Les notes de Madagascar sont en baisse sur presque tous les indicateurs. La plus mauvaise note, 36,71 sur 100, est obtenue sur les critères economiques même si celle-ci est en hausse par rapport à celle de l’année dernière, 35,08 sur 100. Le classement sur cet indicateur a néanmoins reculé, passant de la 126ème place à la 139ème. RSF évoque, entre autres, « la précarité de la presse malgache qui a des conséquences désastreuses sur la qualité de l’information et l’indépendance des médias ». L’organisation évoque également un « niveau de concentration des médias qui crée des positions dominantes », ainsi que les salaires très faibles des journalistes, les rendant vulnérables à la corruption et à la pratique du “felaka”, ou encore les obligeant à « cumuler des petits boulots », et les amenant à se retrouver « en situation de conflit d’intérêt en travaillant en parallèle auprès de responsables politiques »
La note sur les critères sécuritaires est également en hausse, passant de 73,47 sur 100 en 2023, à 78,39 sur 100 en 2023, tout comme le classement qui passe de la 69ème à la 75ème place.
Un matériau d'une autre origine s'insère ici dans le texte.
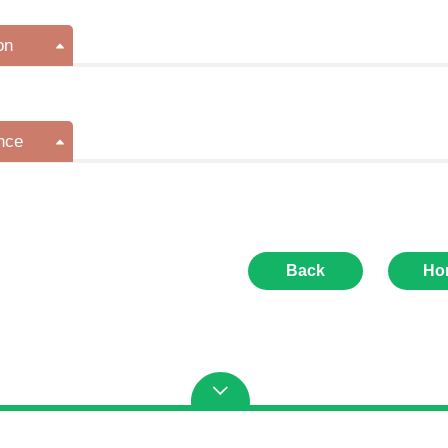
on
nce
Back
Ho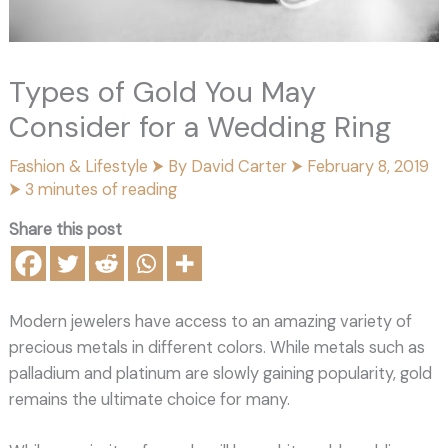
Types of Gold You May
Consider for a Wedding Ring
Fashion & Lifestyle
⮞ By
David Carter
⮞
February 8, 2019
⮞
3 minutes of reading
Share this post
Modern jewelers have access to an amazing variety of
precious metals in different colors. While metals such as
palladium and platinum are slowly gaining popularity, gold
remains the ultimate choice for many.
RSF note dans son rapport que « les attaques physiques demeurent très rares » à Madagascar, mais des journalistes sont souvent « publiquement pris à partie par des responsables politiques ou sont victimes de campagnes de dénigrement sur les réseaux sociaux ».
Sur l’indicateur politique où la note est en dessous de la moyenne, 49,03 sur 100 contre 52,58 sur 100 en 2022, RSF soulève le « contrôle des médias publics par l’Etat qui a le pouvoir de nommer ou démettre leurs principaux responsables », ou encore la « mainmise des hommes politiques sur les médias, ce qui plombe le pluralisme et la liberté des journalistes ».